January 18, 2010

Leng bu Leng 冷不冷

Leng 冷 means cold
Bu leng 不冷 means not cold

Together the phrase is used to ask if you're cold or not.

Leng bu leng is by far the most common phrase asked by Chinese grandmas as we walk around outside, especially if we have our kids with us. It’s asked out of affection and care for the well being of the foreigners but can be a bit exhausting being asked over and over. So the first Chinese phrase we’re teaching Kanyon is “bu leng,” I’m not cold.

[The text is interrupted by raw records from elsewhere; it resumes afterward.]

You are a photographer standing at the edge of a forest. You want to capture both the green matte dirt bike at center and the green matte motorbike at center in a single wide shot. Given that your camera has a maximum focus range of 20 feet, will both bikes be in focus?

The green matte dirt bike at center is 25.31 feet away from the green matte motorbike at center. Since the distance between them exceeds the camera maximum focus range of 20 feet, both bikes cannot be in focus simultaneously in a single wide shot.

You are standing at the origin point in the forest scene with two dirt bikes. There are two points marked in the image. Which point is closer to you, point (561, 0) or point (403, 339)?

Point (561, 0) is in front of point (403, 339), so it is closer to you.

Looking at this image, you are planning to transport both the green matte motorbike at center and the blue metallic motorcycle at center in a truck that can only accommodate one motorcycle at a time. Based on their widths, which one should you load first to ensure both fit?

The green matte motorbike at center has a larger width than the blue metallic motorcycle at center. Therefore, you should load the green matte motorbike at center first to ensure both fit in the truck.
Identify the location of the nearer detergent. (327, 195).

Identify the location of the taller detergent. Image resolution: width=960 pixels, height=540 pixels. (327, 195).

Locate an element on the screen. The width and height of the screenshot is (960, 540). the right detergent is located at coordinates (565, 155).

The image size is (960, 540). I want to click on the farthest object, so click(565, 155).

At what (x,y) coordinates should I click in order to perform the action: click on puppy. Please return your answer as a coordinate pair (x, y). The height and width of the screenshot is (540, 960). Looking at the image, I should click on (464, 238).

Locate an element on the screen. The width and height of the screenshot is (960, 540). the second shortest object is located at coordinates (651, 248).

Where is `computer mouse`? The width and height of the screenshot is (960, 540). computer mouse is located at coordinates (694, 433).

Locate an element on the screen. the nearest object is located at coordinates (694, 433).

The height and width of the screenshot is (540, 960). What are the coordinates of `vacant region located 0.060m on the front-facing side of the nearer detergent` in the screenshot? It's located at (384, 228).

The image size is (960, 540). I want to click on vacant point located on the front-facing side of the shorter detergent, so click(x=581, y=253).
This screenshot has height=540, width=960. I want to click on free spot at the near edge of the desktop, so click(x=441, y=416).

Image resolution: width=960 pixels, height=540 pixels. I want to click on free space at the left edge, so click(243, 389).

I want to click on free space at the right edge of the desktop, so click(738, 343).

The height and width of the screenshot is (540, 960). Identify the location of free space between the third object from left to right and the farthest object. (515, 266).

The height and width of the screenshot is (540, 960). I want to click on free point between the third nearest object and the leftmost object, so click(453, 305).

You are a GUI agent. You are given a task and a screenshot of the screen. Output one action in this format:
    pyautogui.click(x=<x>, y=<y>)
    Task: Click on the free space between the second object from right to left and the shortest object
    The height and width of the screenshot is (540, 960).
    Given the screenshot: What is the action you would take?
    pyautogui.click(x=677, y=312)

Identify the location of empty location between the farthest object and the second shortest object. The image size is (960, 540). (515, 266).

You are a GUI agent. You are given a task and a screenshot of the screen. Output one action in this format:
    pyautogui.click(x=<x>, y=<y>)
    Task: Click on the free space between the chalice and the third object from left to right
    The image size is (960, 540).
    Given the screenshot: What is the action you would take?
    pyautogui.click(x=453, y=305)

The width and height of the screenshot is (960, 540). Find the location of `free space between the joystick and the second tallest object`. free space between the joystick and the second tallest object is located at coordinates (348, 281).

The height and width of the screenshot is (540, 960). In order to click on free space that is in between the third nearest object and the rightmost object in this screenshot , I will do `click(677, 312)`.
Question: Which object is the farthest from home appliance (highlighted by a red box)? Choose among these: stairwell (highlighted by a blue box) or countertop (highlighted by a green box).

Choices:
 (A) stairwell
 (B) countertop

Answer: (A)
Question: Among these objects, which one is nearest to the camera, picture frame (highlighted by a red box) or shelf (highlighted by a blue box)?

Leng bu leng was taken to the extreme in our house yesterday. Our ayi (housekeeper) asked this question when we returned from the hardware store. Here’s the conversation:

Ayi: Leng bu leng? Are you cold?
M’Lynn: Bu leng. I’m not cold.

M’Lynn continues to take off her layers of clothes and gets Corbin out of his layers getting ready to feed him. She gets situated and Corbin begins to eat.

Ayi: (motioning to her chest) You should wait a while, you’re milk is too cold for the baby.
M’Lynn: (trying not to laugh) I have a very warm coat.

Are you serious, cold breast milk just from walking outside? I know it’s cold, but I didn’t realize it was that cold!